Faithful chronicler of his weather times

 

"I never travel without my diary," says Gwendolen Fairfax in The Importance of Being Earnest. "One should always have something sensational to read on the train."

In her time, anyone of consequence would faithfully record the daily happenings of their lives, and years afterwards such documents have provided rich, even sometimes sensational, pickings for climatologists as they rummage endlessly for bits and scraps of information about the weather of the past.

Diaries, whatever their length or the quality of any meteorological information they contain, nearly always have a common feature: they begin on New Year's Day.

And that of perhaps the most famous diarist of them all was no exception. Samuel Pepys began his diary on January 1st, 1660, when he was 27 years old. He kept it faithfully for almost a decade, documenting not only his own escapades and the life and manners of the times, but also the daily sequence of the weather in London during the 1660s.

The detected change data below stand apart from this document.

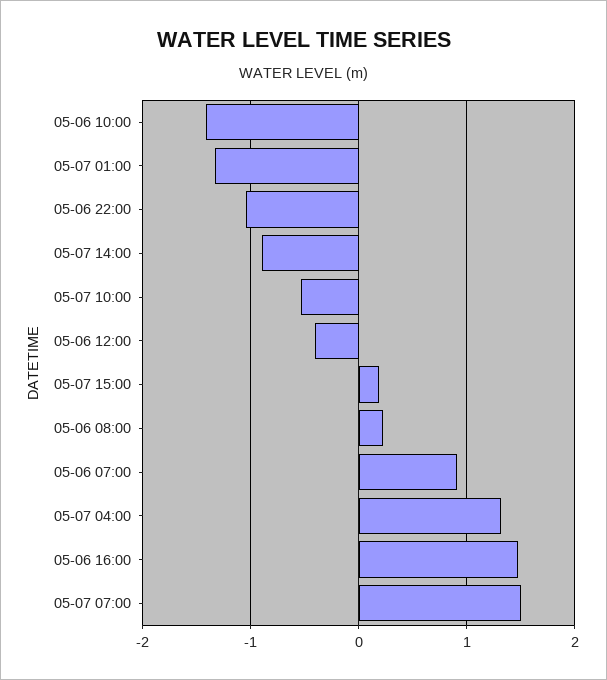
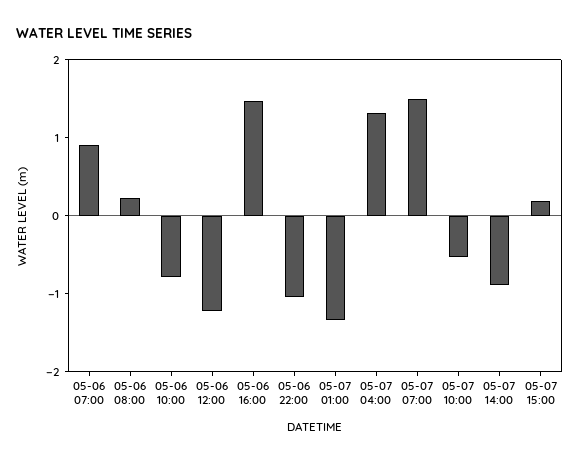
  {
-   "05-06 10:00": -1.4,
+   "05-06 10:00": -0.8,
    "05-07 01:00": -1.3,
    "05-06 22:00": -1,
    "05-07 14:00": -0.9,
    "05-07 10:00": -0.5,
-   "05-06 12:00": -0.4,
+   "05-06 12:00": -1.2,
    "05-07 15:00": 0.2,
    "05-06 08:00": 0.2,
    "05-06 07:00": 0.9,
    "05-07 04:00": 1.3,
    "05-06 16:00": 1.5,
    "05-07 07:00": 1.5
  }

Just a few days after beginning his chronicle, on January 16th, 1660, Pepys tells us of the hourly weather reports provided for the citizens of London: "I staid up till the bell-man came by with his bell just under my window as I was writing of this very line, and cried `Past one of the clock, and a cold frosty windy morning' " - not too different, indeed, from what one might hear on the radio today.

By January 21st, 1661, Pepys was wondering if something funny was happening to the London climate: "It is strange what weather we have had all this winter; no cold at all, but the ways are dusty, and the flyes fly up and down, and the rose bushes are full of leaves, such a time of the year as was never known in this world before here."

But on the morning of November 27th, 1662, the diarist was confronted with an unexpected sight when he emerged from his bed-chamber. "At my waking, I found the tops of the houses covered with snow, which is a rare sight, which I have not seen these three years."

His surprise was all the greater, since only a few days before he had again been remarking on how mild it was: "It hath hitherto been summer weather, that it is both to warmth and every other thing, just as if it were the middle of May or June."

Pepys continued writing until May 31st, 1669, when concern for his failing eyesight caused him to bring the diary to an end. Happily for him, his fears were groundless: he lived for another 34 years, and died at Clapham in 1703.